Michèle Dhaïti estime que l'attentat à la mosquée de Sainte-Foy a permis l'éclosion d'un «élan de générosité et de solidarité» qui fait chaud au coeur. «Ça, c'est très québécois», dit-elle.

«Il ne faut pas stigmatiser Québec»

Enseignante en anthropologie au Cégep Garneau et co-porte-parole du Mois de l'histoire des Noirs de Québec, Michèle Dhaïti ne croit pas que la région vit un problème de racisme, dans la foulée des événements tragiques survenus dimanche, à la Grande Mosquée.

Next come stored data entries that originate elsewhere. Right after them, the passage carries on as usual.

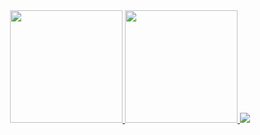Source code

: <div align="center">
  <a href="https://github.com/bacanhim/">
  <img height="180em" src="https://github-readme-stats.vercel.app/api?username=bacanhim&theme=github_dark&show_icons=true&count_private=true"/>
  <img height="180em" src="https://github-readme-stats.vercel.app/api/top-langs/?username=bacanhim&layout=compact&theme=github_dark&langs_count=6"/>
  <img src="https://github.com/bacanhim/bacanhim/blob/output/github-contribution-grid-snake.svg"/>
</div>

  
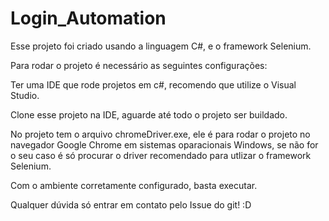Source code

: # Login_Automation
Esse projeto foi criado usando a linguagem C#, e o framework Selenium.

Para rodar o projeto é necessário as seguintes configurações:


Ter uma IDE que rode projetos em c#, recomendo que utilize o Visual Studio.

Clone esse projeto na IDE, aguarde até todo o projeto ser buildado.

No projeto tem o arquivo chromeDriver.exe, ele é para rodar o projeto no navegador Google Chrome em sistemas oparacionais Windows, se não for o seu caso é só procurar o driver recomendado para utlizar o framework Selenium.

Com o ambiente corretamente configurado, basta executar.

Qualquer dúvida só entrar em contato pelo Issue do git! :D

«Il ne faut pas stigmatiser Québec et croire qu'il y a ici un problème avec les étrangers. Les gens l'ignorent peut-être, mais il existe une cinquantaine d'organismes qui représentent la diversité culturelle», mentionne Mme Dhaïti, rencontrée mercredi soir, au Cercle de la rue Saint-Joseph, à l'occasion du lancement des activités de l'événement.
L'enseignante note depuis quelques années une «fréquentation plus assidue» des immigrants, dans le quotidien et au travail, ce qui ne peut que «favoriser une meilleure connaissance» de l'autre. «Il y a des gens qui ont des préjugés énormes, mais ce sont des gens qui ne côtoient pas assez cette différence.»
Mme Dhaïti estime que la tragédie, qui a emporté deux membres de la communauté guinéenne, a permis l'éclosion d'un «élan de générosité et de solidarité» qui fait chaud au coeur. «Ça, c'est très québécois.»
Mobilisation
Présente à la cérémonie, la ministre québécoise de l'Immigration, de la Diversité et de l'Inclusion, Kathleen Weil, a pour sa part indiqué que même si des signalements du Centre de la prévention de la radicalisation avaient noté «un problème de discours haineux ici, dans la région», elle croit plutôt que la population dans son ensemble est de plus en plus mobilisée autour de l'ouverture aux immigrants.
Depuis dimanche, a-t-elle mentionné, les gens ont le goût d'afficher leur solidarité et de «montrer qu'on veut vivre ensemble».